- Assignment: Set down a faithful copy of every record below, with no images.

- Data section:
━━━━━━━━━━━━━━━━
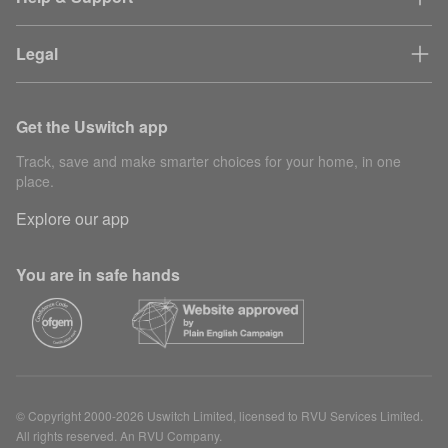
Legal
Get the Uswitch app
Track, save and make smarter choices for your home, in one
place.
Explore our app
You are in safe hands
© Copyright 2000-2026 Uswitch Limited, licensed to RVU Services Limited.
All rights reserved. An RVU Company.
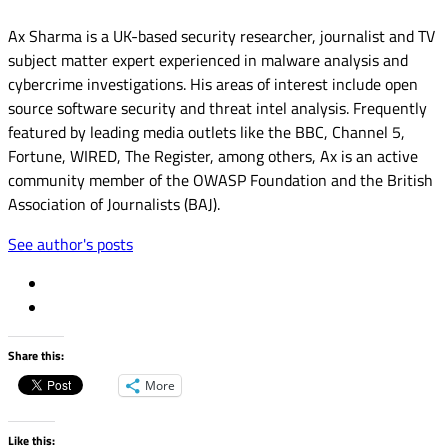
Ax Sharma is a UK-based security researcher, journalist and TV
subject matter expert experienced in malware analysis and
cybercrime investigations. His areas of interest include open
source software security and threat intel analysis. Frequently
featured by leading media outlets like the BBC, Channel 5,
Fortune, WIRED, The Register, among others, Ax is an active
community member of the OWASP Foundation and the British
Association of Journalists (BAJ).
See author's posts
Share this:
More
Like this:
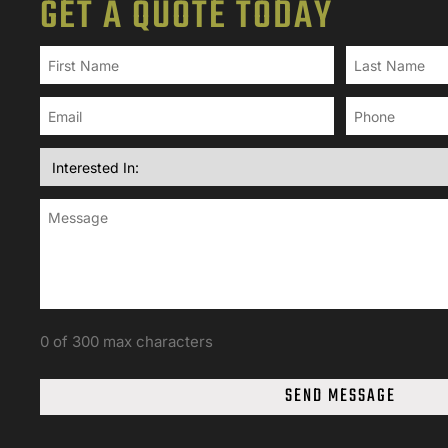
GET A QUOTE TODAY
0 of 300 max characters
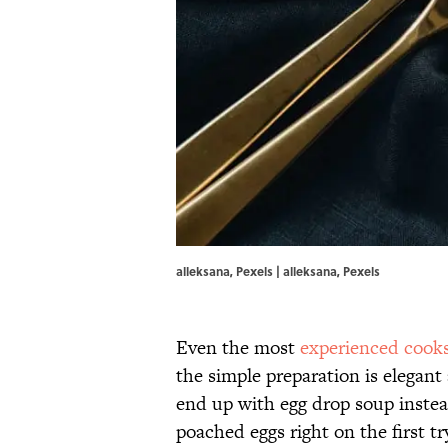
alleksana, Pexels | alleksana, Pexels
Even the most
experienced cook
the simple preparation is elega
end up with egg drop soup instead
poached eggs right on the first tr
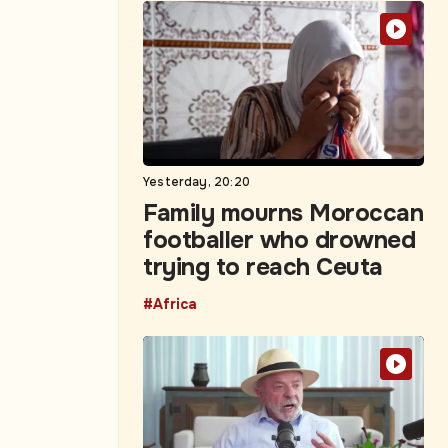
Yesterday, 20:20
Family mourns Moroccan
footballer who drowned
trying to reach Ceuta
#Africa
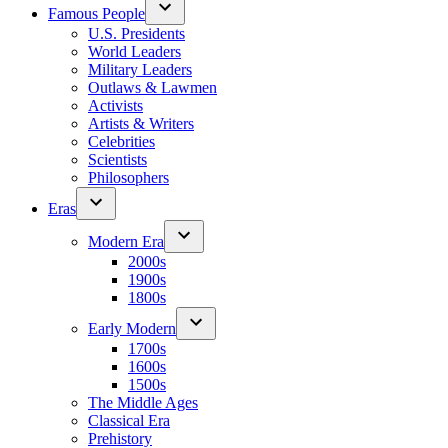
Famous People
U.S. Presidents
World Leaders
Military Leaders
Outlaws & Lawmen
Activists
Artists & Writers
Celebrities
Scientists
Philosophers
Eras
Modern Era
2000s
1900s
1800s
Early Modern
1700s
1600s
1500s
The Middle Ages
Classical Era
Prehistory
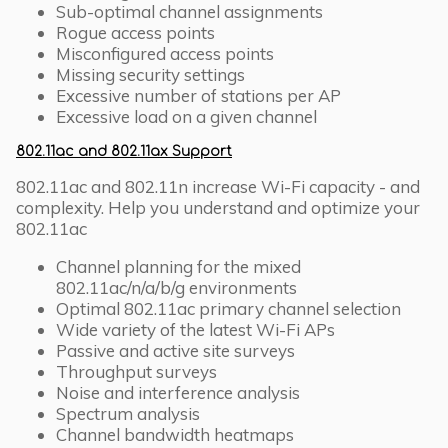
Sub-optimal channel assignments
Rogue access points
Misconfigured access points
Missing security settings
Excessive number of stations per AP
Excessive load on a given channel
802.11ac and 802.11ax Support
802.11ac and 802.11n increase Wi-Fi capacity - and
complexity. Help you understand and optimize your
802.11ac
Channel planning for the mixed
802.11ac/n/a/b/g environments
Optimal 802.11ac primary channel selection
Wide variety of the latest Wi-Fi APs
Passive and active site surveys
Throughput surveys
Noise and interference analysis
Spectrum analysis
Channel bandwidth heatmaps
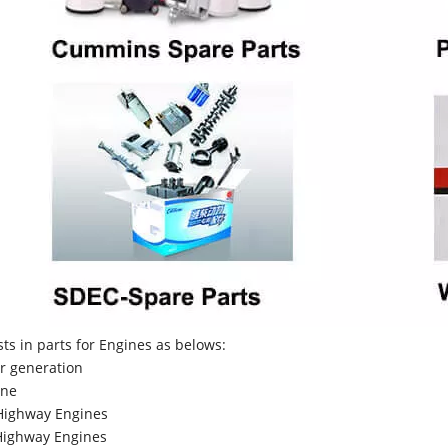
sts in parts for Engines as belows:
r generation
ne
Highway Engines
ighway Engines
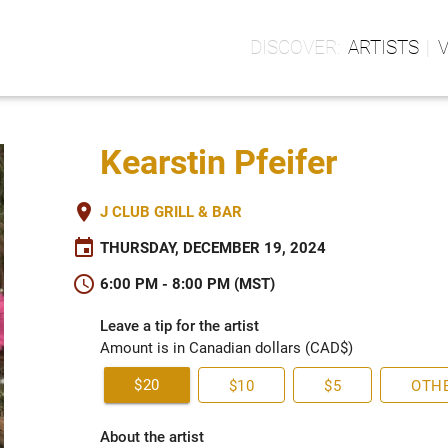
ARTISTS
Kearstin Pfeifer
place
J CLUB GRILL & BAR
event
THURSDAY, DECEMBER 19, 2024
schedule
6:00 PM - 8:00 PM (MST)
Leave a tip for the artist
Amount is in Canadian dollars (CAD$)
$20
$10
$5
OTH
About the artist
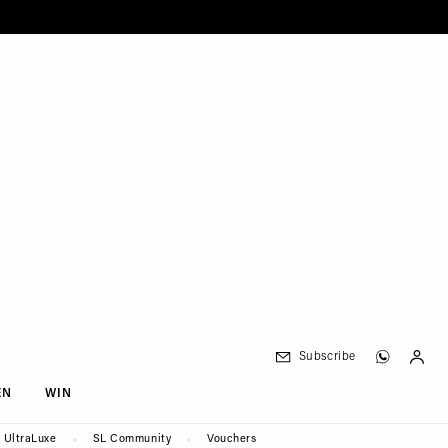
Subscribe
EN
WIN
UltraLuxe
SL Community
Vouchers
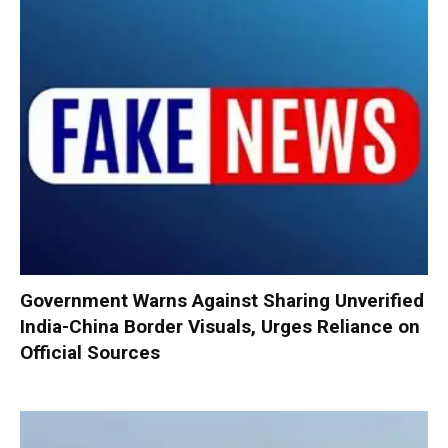
Government Warns Against Sharing Unverified
India-China Border Visuals, Urges Reliance on
Official Sources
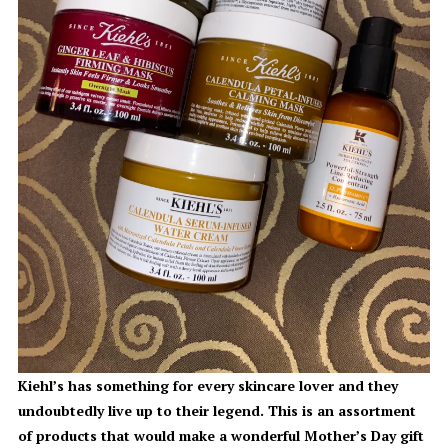
Kiehl’s has something for every skincare lover and they
undoubtedly live up to their legend. This is an assortment
of products that would make a wonderful Mother’s Day gift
━━━━━━━━━━━━━━━━
- Answer for this exercise:
Legal
Get the Uswitch app
Track, save and make smarter choices for your home, in one
place.
Explore our app
You are in safe hands
© Copyright 2000-2026 Uswitch Limited, licensed to RVU Services Limited.
All rights reserved. An RVU Company.
Ax Sharma is a UK-based security researcher, journalist and TV
subject matter expert experienced in malware analysis and
cybercrime investigations. His areas of interest include open
source software security and threat intel analysis. Frequently
featured by leading media outlets like the BBC, Channel 5,
Fortune, WIRED, The Register, among others, Ax is an active
community member of the OWASP Foundation and the British
Association of Journalists (BAJ).
See author's posts
Share this:
More
Like this:
GET A QUOTE TODAY
0 of 300 max characters
alleksana, Pexels | alleksana, Pexels
Even the most
experienced cook
the simple preparation is elega
end up with egg drop soup instead
poached eggs right on the first tr
Yesterday, 20:20
Family mourns Moroccan
footballer who drowned
trying to reach Ceuta
#Africa
Famous People
U.S. Presidents
World Leaders
Military Leaders
Outlaws & Lawmen
Activists
Artists & Writers
Celebrities
Scientists
Philosophers
Eras
Modern Era
2000s
1900s
1800s
Early Modern
1700s
1600s
1500s
The Middle Ages
Classical Era
Prehistory
Sub-optimal channel assignments
Rogue access points
Misconfigured access points
Missing security settings
Excessive number of stations per AP
Excessive load on a given channel
802.11ac and 802.11ax Support
802.11ac and 802.11n increase Wi-Fi capacity - and
complexity. Help you understand and optimize your
802.11ac
Channel planning for the mixed
802.11ac/n/a/b/g environments
Optimal 802.11ac primary channel selection
Wide variety of the latest Wi-Fi APs
Passive and active site surveys
Throughput surveys
Noise and interference analysis
Spectrum analysis
Channel bandwidth heatmaps
sts in parts for Engines as belows:
r generation
ne
Highway Engines
ighway Engines
ARTISTS
Kearstin Pfeifer
place
J CLUB GRILL & BAR
event
THURSDAY, DECEMBER 19, 2024
schedule
6:00 PM - 8:00 PM (MST)
Leave a tip for the artist
Amount is in Canadian dollars (CAD$)
$20
$10
$5
OTH
About the artist
Subscribe
EN
WIN
UltraLuxe
SL Community
Vouchers
Government Warns Against Sharing Unverified
India-China Border Visuals, Urges Reliance on
Official Sources
Kiehl’s has something for every skincare lover and they
undoubtedly live up to their legend. This is an assortment
of products that would make a wonderful Mother’s Day gift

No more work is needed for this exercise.